Another method is more subtle, but equally scandalous - giving public land away to private developers (596 acres has some great maps showing how much land has been handed out). The city consistently gives away public land at almost no cost to private developers who in turn promise to set aside a percentage of units through various affordable housing programs. Certainly some of these deals produce some level of affordable housing, but just how much has come under growing scrutiny. These deals rarely gets public attention and criticism from other officials is largely ignored.

Williams has joined others like Comptroller Stringer in criticizing the levels of affordability in the Mayor’s housing plan and calling for an end to the selling of public land to private developers. Williams has gone a step further by demanding a moratorium on all rezoning plans until URC is passed at the state level. He has stated his support instead for providing land to community land trusts, non-profits, and other groups committed to building deeply affordable housing.  

Most progressive accept that the city needs more housing, but rezoning efforts have often been a binary choice between no growth or displacement, with communities losing in either case. Presenting the progressive movement with a viable option to promote equitable, community-controlled development is a welcome nuance that could expand the overall affordable housing coalition while restoring democratic control of land use.

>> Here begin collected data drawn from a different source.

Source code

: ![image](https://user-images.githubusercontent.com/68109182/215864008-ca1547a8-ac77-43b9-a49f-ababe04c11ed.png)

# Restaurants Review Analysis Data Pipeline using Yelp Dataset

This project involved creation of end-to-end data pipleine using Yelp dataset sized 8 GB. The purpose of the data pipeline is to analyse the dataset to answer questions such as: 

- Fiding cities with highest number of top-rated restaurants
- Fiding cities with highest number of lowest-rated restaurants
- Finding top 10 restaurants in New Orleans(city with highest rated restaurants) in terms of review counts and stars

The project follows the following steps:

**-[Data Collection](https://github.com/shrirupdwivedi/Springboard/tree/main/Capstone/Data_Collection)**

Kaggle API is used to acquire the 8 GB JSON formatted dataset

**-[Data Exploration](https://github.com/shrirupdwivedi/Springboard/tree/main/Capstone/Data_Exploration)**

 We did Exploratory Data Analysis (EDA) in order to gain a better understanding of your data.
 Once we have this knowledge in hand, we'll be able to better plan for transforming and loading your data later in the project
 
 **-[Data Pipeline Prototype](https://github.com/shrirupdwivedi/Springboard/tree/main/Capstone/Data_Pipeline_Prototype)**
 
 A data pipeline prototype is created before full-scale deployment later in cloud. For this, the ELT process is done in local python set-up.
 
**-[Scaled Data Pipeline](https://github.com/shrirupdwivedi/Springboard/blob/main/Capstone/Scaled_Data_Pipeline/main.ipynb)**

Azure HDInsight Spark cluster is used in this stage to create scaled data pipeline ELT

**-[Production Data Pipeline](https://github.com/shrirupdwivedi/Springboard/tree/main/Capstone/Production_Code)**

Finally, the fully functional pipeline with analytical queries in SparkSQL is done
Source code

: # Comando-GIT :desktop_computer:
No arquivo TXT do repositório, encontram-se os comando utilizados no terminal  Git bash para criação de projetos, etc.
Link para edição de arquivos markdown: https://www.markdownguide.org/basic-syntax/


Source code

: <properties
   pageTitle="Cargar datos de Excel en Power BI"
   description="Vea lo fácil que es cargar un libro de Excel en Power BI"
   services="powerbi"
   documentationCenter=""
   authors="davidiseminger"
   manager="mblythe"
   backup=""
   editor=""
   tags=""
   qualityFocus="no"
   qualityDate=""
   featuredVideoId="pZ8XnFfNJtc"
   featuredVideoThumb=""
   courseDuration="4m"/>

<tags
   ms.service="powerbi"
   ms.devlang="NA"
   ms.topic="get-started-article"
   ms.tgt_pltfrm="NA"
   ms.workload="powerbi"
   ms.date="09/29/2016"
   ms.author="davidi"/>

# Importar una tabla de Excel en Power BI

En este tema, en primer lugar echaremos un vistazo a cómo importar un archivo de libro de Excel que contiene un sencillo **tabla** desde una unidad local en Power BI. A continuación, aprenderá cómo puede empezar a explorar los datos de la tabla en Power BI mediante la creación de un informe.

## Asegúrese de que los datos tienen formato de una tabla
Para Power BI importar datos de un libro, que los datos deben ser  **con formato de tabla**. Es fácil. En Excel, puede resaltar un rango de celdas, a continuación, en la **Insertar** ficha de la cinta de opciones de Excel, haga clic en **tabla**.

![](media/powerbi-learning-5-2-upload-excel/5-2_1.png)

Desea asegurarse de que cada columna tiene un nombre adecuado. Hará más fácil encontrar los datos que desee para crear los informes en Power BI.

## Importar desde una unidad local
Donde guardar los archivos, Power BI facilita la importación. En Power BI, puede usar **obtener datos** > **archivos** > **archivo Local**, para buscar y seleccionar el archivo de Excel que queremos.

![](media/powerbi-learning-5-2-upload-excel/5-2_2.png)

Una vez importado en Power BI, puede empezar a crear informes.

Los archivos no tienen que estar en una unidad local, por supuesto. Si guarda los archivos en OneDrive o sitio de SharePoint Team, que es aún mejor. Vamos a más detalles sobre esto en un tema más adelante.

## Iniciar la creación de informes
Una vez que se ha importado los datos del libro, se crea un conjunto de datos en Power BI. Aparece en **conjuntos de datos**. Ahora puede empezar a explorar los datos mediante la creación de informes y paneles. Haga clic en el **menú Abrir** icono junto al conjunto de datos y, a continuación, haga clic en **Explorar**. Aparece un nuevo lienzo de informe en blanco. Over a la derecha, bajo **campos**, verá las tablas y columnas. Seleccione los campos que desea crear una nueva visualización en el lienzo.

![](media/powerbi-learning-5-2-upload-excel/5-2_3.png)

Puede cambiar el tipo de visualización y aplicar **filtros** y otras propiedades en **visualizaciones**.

Opposing the Privatization of NYCHA

There are over 400,000 New Yorkers living in 176,000 publicly-owned homes in New York City. NYCHA is the largest and oldest public housing authority in the country and almost half of the 325 developments are at least 50 years old. It has been in a death spiral from a combination of devastating federal funding cuts and poor management over the last two decades. It currently faces $32 billion in capital funding gaps and is locked in a legal battle over a potential federal receivership caused in no small part because of endangering children.

Last week, in an attempt to block the federal takeover, Mayor de Blasio announced an updated version of his 2014 NextGen NYCHA plan that calls for a dramatic escalation in current policies that include selling air rights, allowing private development on NYCHA property, and most radical of all, the transfer of nearly ⅓ of NYCHA homes into private management through the Rental Assistance Demonstration (RAD) program.

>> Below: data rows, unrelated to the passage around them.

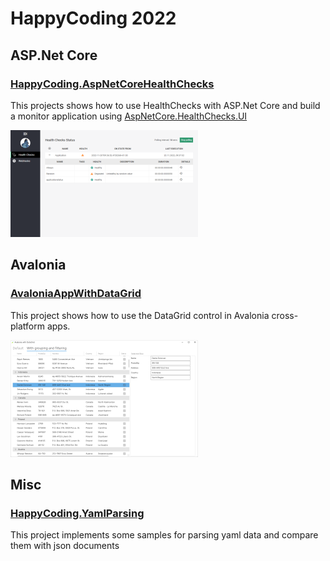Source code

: # HappyCoding 2022
## ASP.Net Core
### [HappyCoding.AspNetCoreHealthChecks](HappyCoding.AspNetCoreHealthChecks)
This projects shows how to use HealthChecks with ASP.Net Core and build a monitor application
using [AspNetCore.HealthChecks.UI](https://github.com/Xabaril/AspNetCore.Diagnostics.HealthChecks)

![ResourceImage](HappyCoding.AspNetCoreHealthChecks/screenshot.png)

## Avalonia
### [AvaloniaAppWithDataGrid](HappyCoding.AvaloniaAppWithDataGrid)
This project shows how to use the DataGrid control in Avalonia cross-platform apps.

![ResourceImage](HappyCoding.AvaloniaAppWithDataGrid/screenshot.png)

## Misc
### [HappyCoding.YamlParsing](HappyCoding.YamlParsing)
This project implements some samples for parsing yaml data and compare them with json documents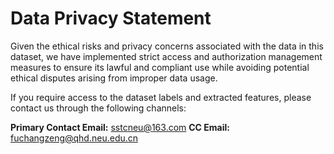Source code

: # Data Privacy Statement
Given the ethical risks and privacy concerns associated with the data in this dataset, we have implemented strict access and authorization management measures to ensure its lawful and compliant use while avoiding potential ethical disputes arising from improper data usage.

If you require access to the dataset labels and extracted features, please contact us through the following channels:

**Primary Contact Email:** sstcneu@163.com
**CC Email:** fuchangzeng@qhd.neu.edu.cn



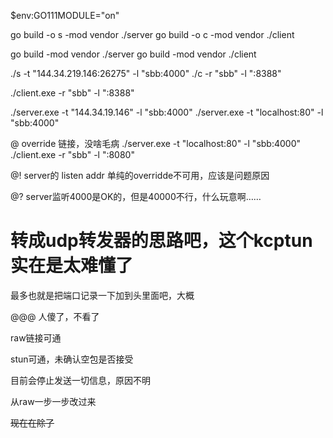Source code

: $env:GO111MODULE="on"

go build -o s -mod vendor ./server
go build -o c -mod vendor ./client

go build  -mod vendor ./server
go build  -mod vendor ./client

./s -t "144.34.219.146:26275" -l "sbb:4000"
./c -r "sbb" -l ":8388"


./client.exe  -r "sbb" -l ":8388"

./server.exe -t "144.34.19.146" -l "sbb:4000"
./server.exe -t "localhost:80" -l "sbb:4000"


@ override 链接，没啥毛病
./server.exe -t "localhost:80" -l "sbb:4000"
./client.exe  -r "sbb" -l ":8080"

@!  server的 listen addr 单纯的overridde不可用，应该是问题原因

@?  server监听4000是OK的，但是40000不行，什么玩意啊……


# 转成udp转发器的思路吧，这个kcptun实在是太难懂了
最多也就是把端口记录一下加到头里面吧，大概


@@@ 
人傻了，不看了

raw链接可通

stun可通，未确认空包是否接受

目前会停止发送一切信息，原因不明

从raw一步一步改过来

~~现在在除了~~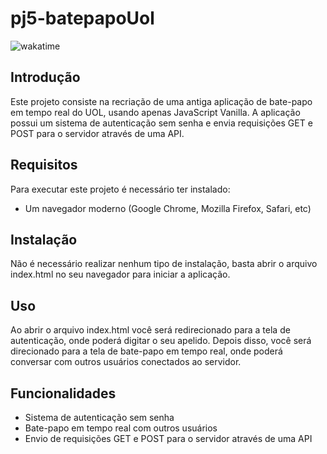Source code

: # pj5-batepapoUol 
![wakatime](https://wakatime.com/badge/user/096df7a9-014a-4030-8cf8-87712a6c4c5c/project/a419ad8f-347a-4ba6-ad4a-5c419bc83073.svg)

## Introdução

Este projeto consiste na recriação de uma antiga aplicação de bate-papo em tempo real do UOL, usando apenas JavaScript Vanilla. A aplicação possui um sistema de autenticação sem senha e envia requisições GET e POST para o servidor através de uma API.

## Requisitos

Para executar este projeto é necessário ter instalado:

   - Um navegador moderno (Google Chrome, Mozilla Firefox, Safari, etc)

## Instalação

Não é necessário realizar nenhum tipo de instalação, basta abrir o arquivo index.html no seu navegador para iniciar a aplicação.

## Uso

Ao abrir o arquivo index.html você será redirecionado para a tela de autenticação, onde poderá digitar o seu apelido. Depois disso, você será direcionado para a tela de bate-papo em tempo real, onde poderá conversar com outros usuários conectados ao servidor.

## Funcionalidades

   - Sistema de autenticação sem senha
   - Bate-papo em tempo real com outros usuários
   - Envio de requisições GET e POST para o servidor através de uma API
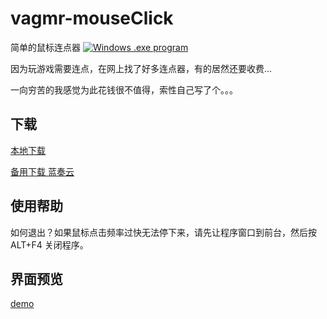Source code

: # vagmr-mouseClick

简单的鼠标连点器
[![Windows .exe program](https://img.shields.io/badge/windows-.exe-0078D4?logo=windows)](https://ru.wikipedia.org/wiki/.EXE)

因为玩游戏需要连点，在网上找了好多连点器，有的居然还要收费...

一向穷苦的我感觉为此花钱很不值得，索性自己写了个。。。

## 下载

[本地下载](https://github.com/lalakii/MouseClickTool/releases)

[备用下载 蓝奏云](https://a01.lanzout.com/iVEkC1r88flg)

## 使用帮助

如何退出？如果鼠标点击频率过快无法停下来，请先让程序窗口到前台，然后按 ALT+F4 关闭程序。

## 界面预览
[demo](https://github.com/vagmr/vagmr-mouseClick/blob/main/demo.jpg)
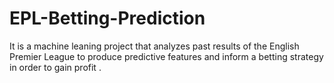 # EPL-Betting-Prediction
It is a machine leaning project that analyzes past results of the English Premier League to produce predictive features and inform a betting strategy in order to gain profit .
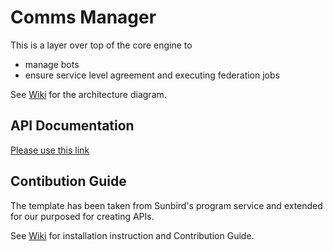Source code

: # Comms Manager

This is a layer over top of the core engine to

- manage bots
- ensure service level agreement and executing federation jobs

See [Wiki](https://github.com/Samagra-Development/comms-manager/wiki) for the architecture diagram.

## API Documentation

[Please use this link](https://documenter.getpostman.com/view/7043186/Tz5qaxaN)

## Contibution Guide

The template has been taken from Sunbird's program service and extended for our purposed for creating APIs.

See [Wiki](https://github.com/Samagra-Development/comms-manager/wiki) for installation instruction and Contribution Guide.
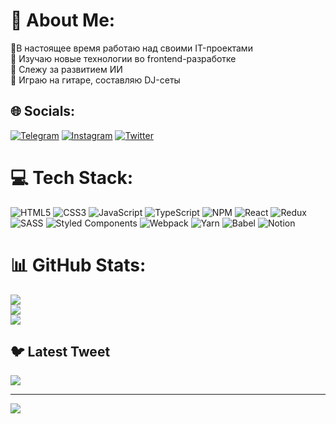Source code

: # 💫 About Me:
🔭В настоящее время работаю над своими IT-проектами<br>🌱 Изучаю новые технологии во frontend-разработке<br>🤝 Слежу за развитием ИИ<br>💬 Играю на гитаре, составляю DJ-сеты


## 🌐 Socials:
[![Telegram](https://img.shields.io/badge/-telegram-red?color=blue&logo=telegram&logoColor=black)](https://t.me/mokastr) [![Instagram](https://img.shields.io/badge/Instagram-%23E4405F.svg?logo=Instagram&logoColor=white)](https://instagram.com/mokastr) [![Twitter](https://img.shields.io/badge/Twitter-%231DA1F2.svg?logo=Twitter&logoColor=white)](https://twitter.com/@Shushik_str) 

# 💻 Tech Stack:
![HTML5](https://img.shields.io/badge/html5-%23E34F26.svg?style=for-the-badge&logo=html5&logoColor=white) ![CSS3](https://img.shields.io/badge/css3-%231572B6.svg?style=for-the-badge&logo=css3&logoColor=white) ![JavaScript](https://img.shields.io/badge/javascript-%23323330.svg?style=for-the-badge&logo=javascript&logoColor=%23F7DF1E) ![TypeScript](https://img.shields.io/badge/typescript-%23007ACC.svg?style=for-the-badge&logo=typescript&logoColor=white) ![NPM](https://img.shields.io/badge/NPM-%23000000.svg?style=for-the-badge&logo=npm&logoColor=white) ![React](https://img.shields.io/badge/react-%2320232a.svg?style=for-the-badge&logo=react&logoColor=%2361DAFB) ![Redux](https://img.shields.io/badge/redux-%23593d88.svg?style=for-the-badge&logo=redux&logoColor=white) ![SASS](https://img.shields.io/badge/SASS-hotpink.svg?style=for-the-badge&logo=SASS&logoColor=white) ![Styled Components](https://img.shields.io/badge/styled--components-DB7093?style=for-the-badge&logo=styled-components&logoColor=white) ![Webpack](https://img.shields.io/badge/webpack-%238DD6F9.svg?style=for-the-badge&logo=webpack&logoColor=black) ![Yarn](https://img.shields.io/badge/yarn-%232C8EBB.svg?style=for-the-badge&logo=yarn&logoColor=white) ![Babel](https://img.shields.io/badge/Babel-F9DC3e?style=for-the-badge&logo=babel&logoColor=black) ![Notion](https://img.shields.io/badge/Notion-%23000000.svg?style=for-the-badge&logo=notion&logoColor=white)
# 📊 GitHub Stats:
![](https://github-readme-stats.vercel.app/api?username=mokastr&theme=dark&hide_border=false&include_all_commits=false&count_private=false)<br/>
![](https://github-readme-streak-stats.herokuapp.com/?user=mokastr&theme=dark&hide_border=false)<br/>
![](https://github-readme-stats.vercel.app/api/top-langs/?username=mokastr&theme=dark&hide_border=false&include_all_commits=false&count_private=false&layout=compact)

## 🐦 Latest Tweet
[![](https://gtce.itsvg.in/api?username=@Shushik_str)](https://github.com/VishwaGauravIn/github-twitter-card-embed)

---
[![](https://visitcount.itsvg.in/api?id=mokastr&icon=0&color=0)](https://visitcount.itsvg.in)

<!-- Proudly created with GPRM ( https://gprm.itsvg.in ) -->
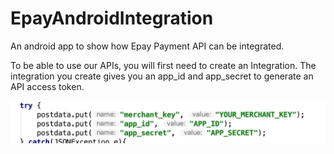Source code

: # EpayAndroidIntegration
An android app to show how Epay Payment API can be integrated.

To be able to use our APIs, you will first need to create an Integration. The integration you create gives you an app_id and app_secret to generate an API access token.

![alt text](https://raw.githubusercontent.com/AppGharage/EpayAndroidIntegration/master/screen.png)
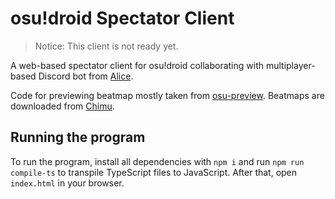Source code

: # osu!droid Spectator Client

> Notice: This client is not ready yet.

A web-based spectator client for osu!droid collaborating with multiplayer-based Discord bot from [Alice](https://github.com/Rian8337/Alice).

Code for previewing beatmap mostly taken from [osu-preview](https://github.com/jmir1/osu-preview). Beatmaps are downloaded from [Chimu](https://chimu.moe).

## Running the program

To run the program, install all dependencies with `npm i` and run `npm run compile-ts` to transpile TypeScript files to JavaScript. After that, open `index.html` in your browser.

Williams has staked out a firmly pro-public housing position and calls for the complete funding of NYCHA (while demanding more accountability from management). Most importantly, he has called RAD out for what it is - privatization of public housing. RAD is a controversial program, but many liberals have argued that it is the only option going forward for public housing. Conceding this means nothing less than the eventual disappearance of one of the most successful deeply affordable housing programs the city has ever had.

It is critical that more progressive candidates take an unapologetically pro-public housing position and fight back against the defeatism inherent in liberal support of RAD. Public housing works, despite NYCHA’s dismal recent record, and should be expanded in the face of the affordable housing crisis. That will take require massive federal intervention, which is clearly above a Public Advocate’s mandate. However, challenging the accepted narrative of public housing and reframing its value should be a critical housing goal of for the progressive movement. At the very least, Williams’ plan contests the narrative that NYCHA’s future is doomed and creates space to defend public housing and its value to working class New Yorkers.

A Progressive Vision for Housing

Overall, this plan demonstrates that Council Member Jumaane Williams is staking out an unapologetically progressive housing agenda that should set the tone for other progressives in the race given his prominence. He has introduced some intriguing new ideas along with solidly endorsing existing ones. Working out policy details and messaging in a highly competitive (and highly condensed) race for Public Advocate will only help the progressive housing cause grow as larger fights loom ahead.